Griffinwell suggested pairings...

Bubbles: Anytime, anywhere, with (or without) anything. Nuff said.

Anjou Rouge – Cabernet Sauvignon: I love this unoaked style because it has complexity and depth while remaining light and fresh. My current favorite with this wine is pork tenderloin.

Gewurztraminer: Try it the next time you order Thai takeout but be sure to have extra wine in reserve because it’s that good.

Chardonnay: Great for everyday enjoyment. I like it on its own or with any kind of fish.

Gigondas: I like this wine with rich and elegant dishes like 7-hour lamb.

Chateau du Petit Thouars – Cabernet Franc: Barbecue! The spiciness in this wine is perfect to balance out the sweet and vinegar-y flavors found in North Carolina barbecue (it works well with other barbecue styles as well).

Pinot Gris: I love this with chicken and any kind of pasta and vegetables in a cream sauce.

Vacqueyras: Lamb chops!

Riesling: All kinds of white fish as well as with muenster cheese.

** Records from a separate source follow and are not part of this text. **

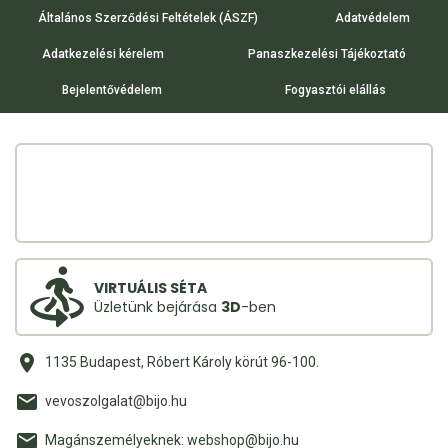
Általános Szerződési Feltételek (ÁSZF)
Adatvédelem
Adatkezelési kérelem
Panaszkezelési Tájékoztató
Bejelentővédelem
Fogyasztói elállás
VIRTUÁLIS SÉTA
Üzletünk bejárása
3D
-ben
1135 Budapest, Róbert Károly körút 96-100.
vevoszolgalat@bijo.hu
Magánszemélyeknek: webshop@bijo.hu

Cotes du Rhone: When in doubt, this is your wine. Burgers, pizza, beef wellington… no matter how sophisticated or simple the dish, this is a winner.

Useful references...

One of my all-time favorite wine and food references is “What to Drink With What You Eat” by Andrew Dornenberg and Karen Page. With a double-sided approach from both the food and wine perspectives, this book offers comprehensive guidance and easy-to-read information.  It’s also a great gift for any foodie and/or wine lover you know!